Palazzo Bottarelli, in località Picedo. Edificio del Seicento che si affaccia sulla trada con due ingressi e sei balconcini.

Casa Palazzi
E più grande del paese, Casa Palazzi, risale al Seicento e si caratterizza per un’insolita pianta ad “E” con due cortili all’interno dei quali troviamo una maestosa fontana e degli splendidi portici.

Luoghi da visitare

Polpenazze è terra di vino e di olio, prodotti di altissima qualità che è possibile degustare presso le numerose aziende agricole, cantine e agriturismi presenti nella zona.

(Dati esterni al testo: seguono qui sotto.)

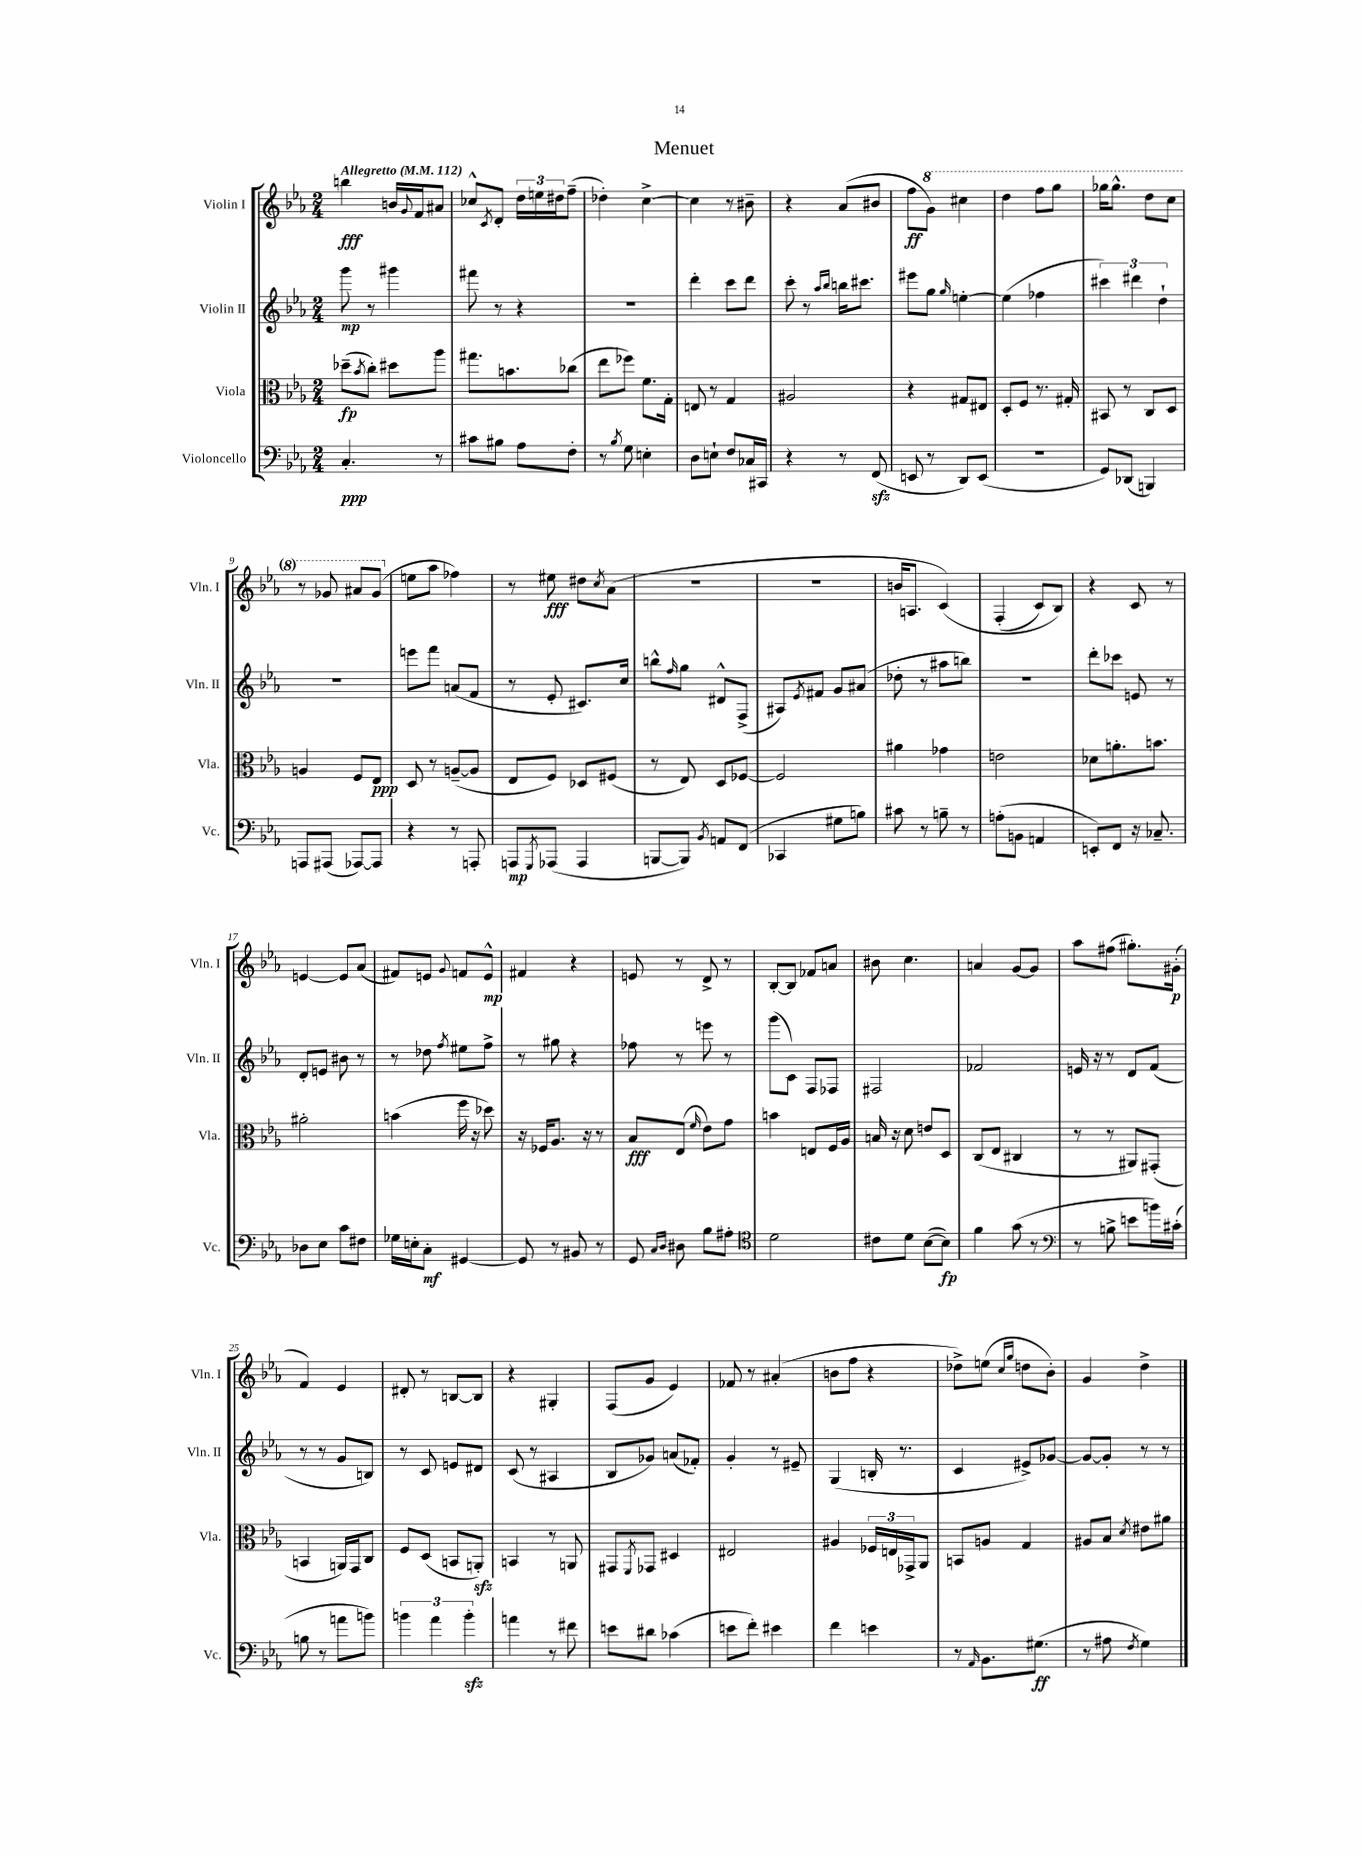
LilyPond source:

Eventi ricorrenti a Polpenazze del Garda

La Fiera del Vino di Polpenazze, si tiene da più di 60 edizioni nell’ultima settimana di maggio. E’ considerata la vetrina del vino del Garda e ogni anno ospita importanti concorsi enologici e conferenze a tema. La Fiera del Vino di Polpenazze rappresenta un appuntmento storico non solo per la Valtenesi, ma anche per la provincia di Brescia. Negli anni la manifestazione si è orientata verso la rappresentanza istituzionale della produzione vinicola del territorio.
La manifestazione ospita anche l’edizione del premio giornalistico “El Torcol”, intitolato al termine dialettale con il quale i vignaioli del Garda indicano uno strumento di lavoro per loro indispensabile
Il premio è stato istituito dall’amministrazione comunale di Polpenazze in collaborazione con il Comitato Fiera dopo il riconoscimento da parte del Ministero per le Politiche Agricole del ruolo di concorso enologico di carattere nazionale.

Sport

Polpenazze è dotata di un notevole Centro Sportivo con tre campi da calcio, una pista polivalente, campi da tennis e da bocce, sede da oltre 50 anni di uno dei più importanti tornei a 6 giocatori della provincia di Brescia.

Importante appuntamento che si tiene ogni estate da oltre 30 anni è il Torneo Notturno di Calcio al quale partecipano squadre dei paesi e delle provincie limitrofe. Il torneo si svolge regolarmente nei mesi di Giugno e Luglio.

Prodotti tipici

Piatto tipico della Valtenesi è lo spiedo bresciano, costituito da varie tipologie di carne e selvaggina cotte alla brace con l’utilizzo, appunto, di uno spiedo. Gli ingredienti principalmente usati sono: carne di maiale (coppa, costine, lombo), carne di anatra e pollo, uccellini, salvia e patate tagliate a rondelle e del buon burro per la cottura. Le carni vengono infilzate in lunghe bacchette che ruotano attorno ad un perno centrale garantendo l’uniformità di cottura, che per la buona riuscita del piatto, deve essere lenta e contraddistinta da temperatura costante.
Lo spiedo si accompagna perfettamente con polenta di farina di mais e il buon vino gardesano.